- _Selected text_:
Make a Power Move?

OK, back on the OP's threat to leave CA because of the power outage (post #1), and his calming down and decision to stay for now (post #191)...

There's a lot on the Web about people leaving California, and that has been going on for a while, not just now. The main reason has been the cost of housing.



Will the power outage and the wild fire accelerate this trend? We will have to see.

But, but, but here's something that's interesting. That is, from 2007 to 2016, the period reported above, California's population increases from 36.19 million to 39.21 million according to the US Census Bureau. That's a net increase of 3.02 million.

Where did that increase come from? Birth rate? It's then a birth rate of 4.02 million out of 36.19 million in 9 years. That's 1.2%/year.

Birth rate in the US is about 1.2 per 100 per year, and that shows California birth rate is just average.

The numbers mean California is still getting more crowded, even with the out migration.


Population increase in California is mostly driven by foreign immigration, not the birth rate.

- _Data shown_:

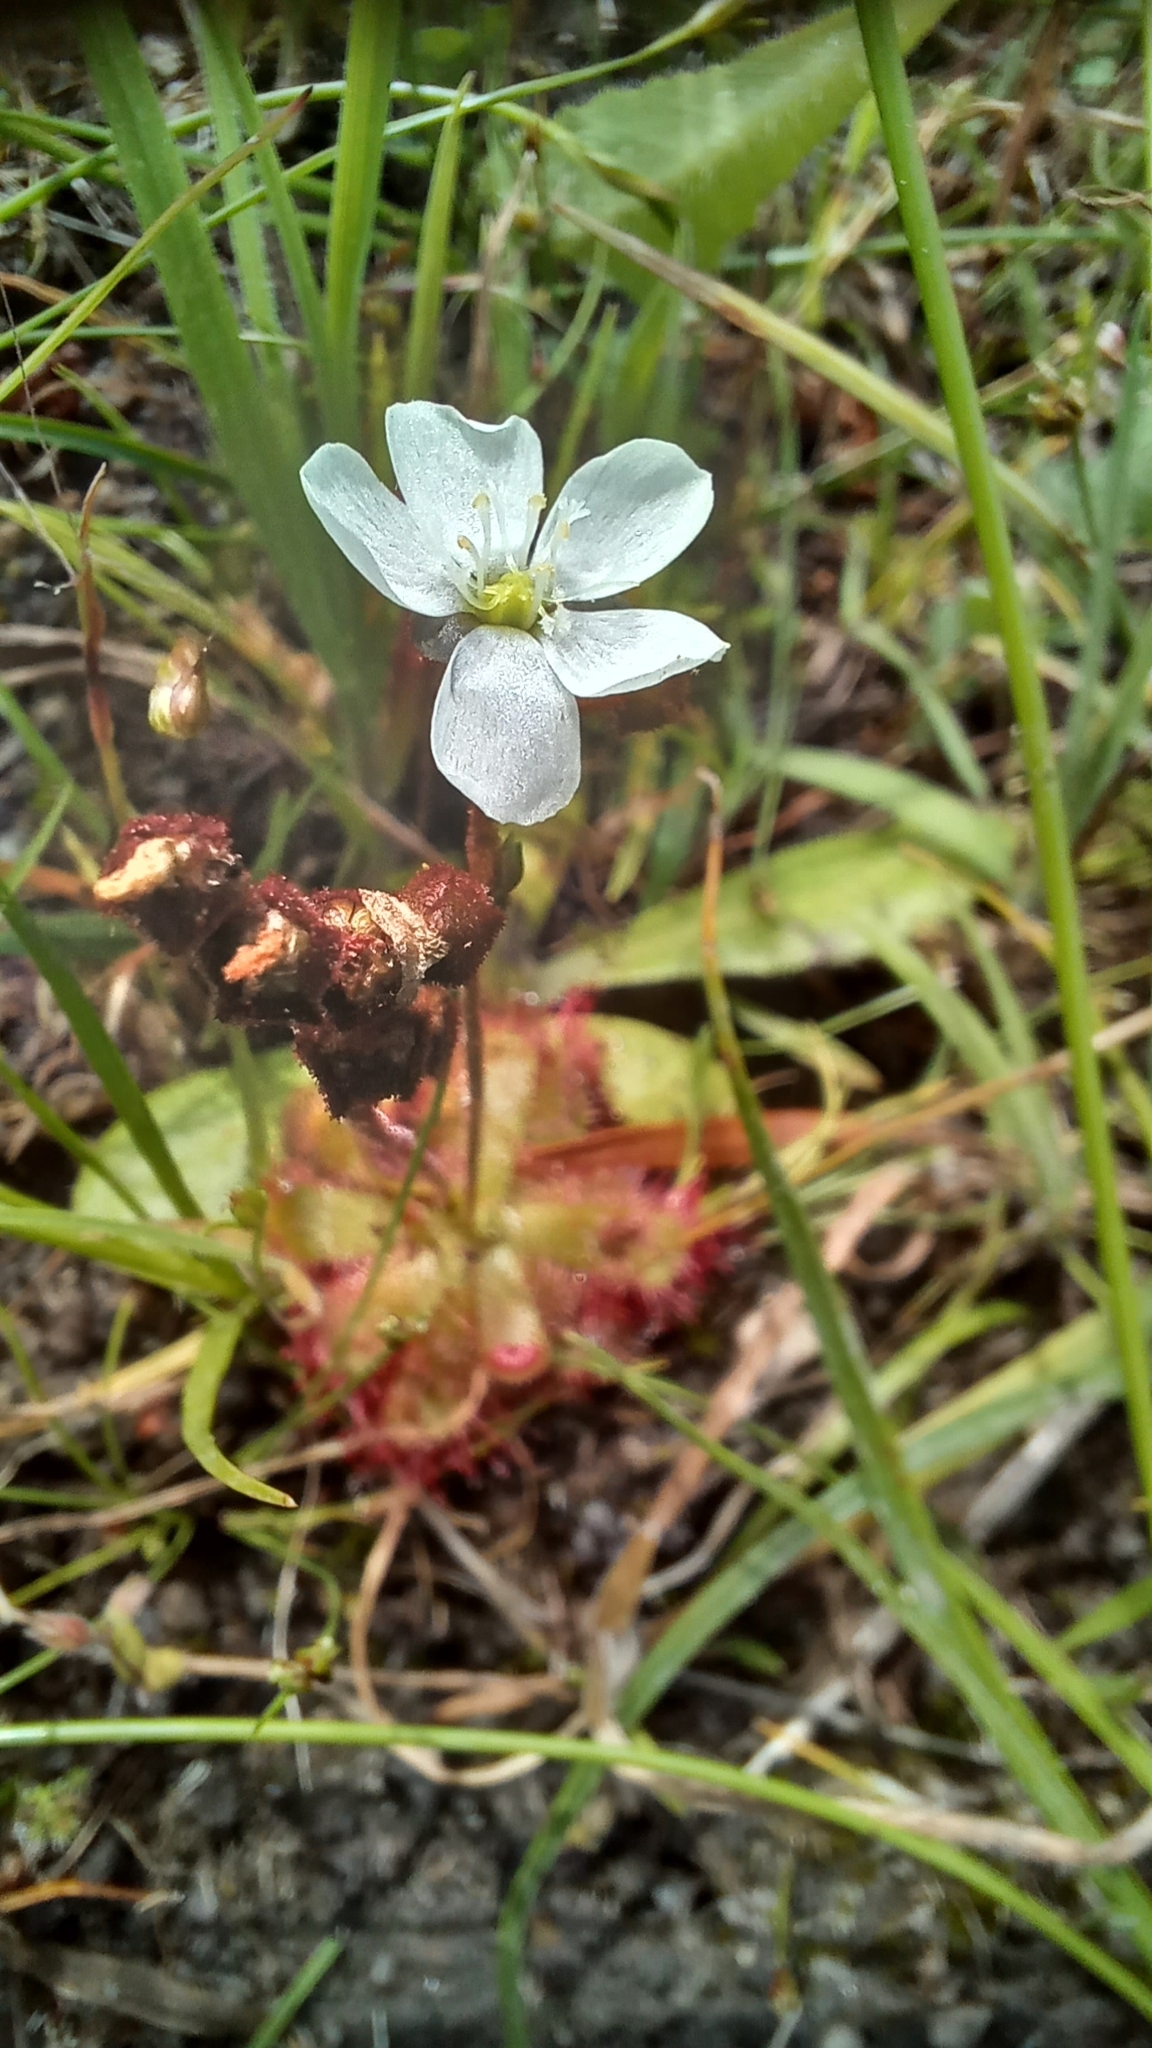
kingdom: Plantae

- _To-do list_:
1: Answer these from the text about people leaving California, one line each:
(a) What does the text give as the main reason people have been leaving California?
(b) What was California's population in 2016, according to the US Census Bureau figures cited?
(c) What does the text say mostly drives population increase in California?
2: From the text about people leaving California, reproduce verbatim the part that opens with the words containing "Will the power" and closes with "is just average.".

- _Per-task answers_:
1:
(a) The cost of housing.
(b) 39.21 million.
(c) Foreign immigration, not the birth rate.

2:
Will the power outage and the wild fire accelerate this trend? We will have to see.

But, but, but here's something that's interesting. That is, from 2007 to 2016, the period reported above, California's population increases from 36.19 million to 39.21 million according to the US Census Bureau. That's a net increase of 3.02 million.

Where did that increase come from? Birth rate? It's then a birth rate of 4.02 million out of 36.19 million in 9 years. That's 1.2%/year.

Birth rate in the US is about 1.2 per 100 per year, and that shows California birth rate is just average.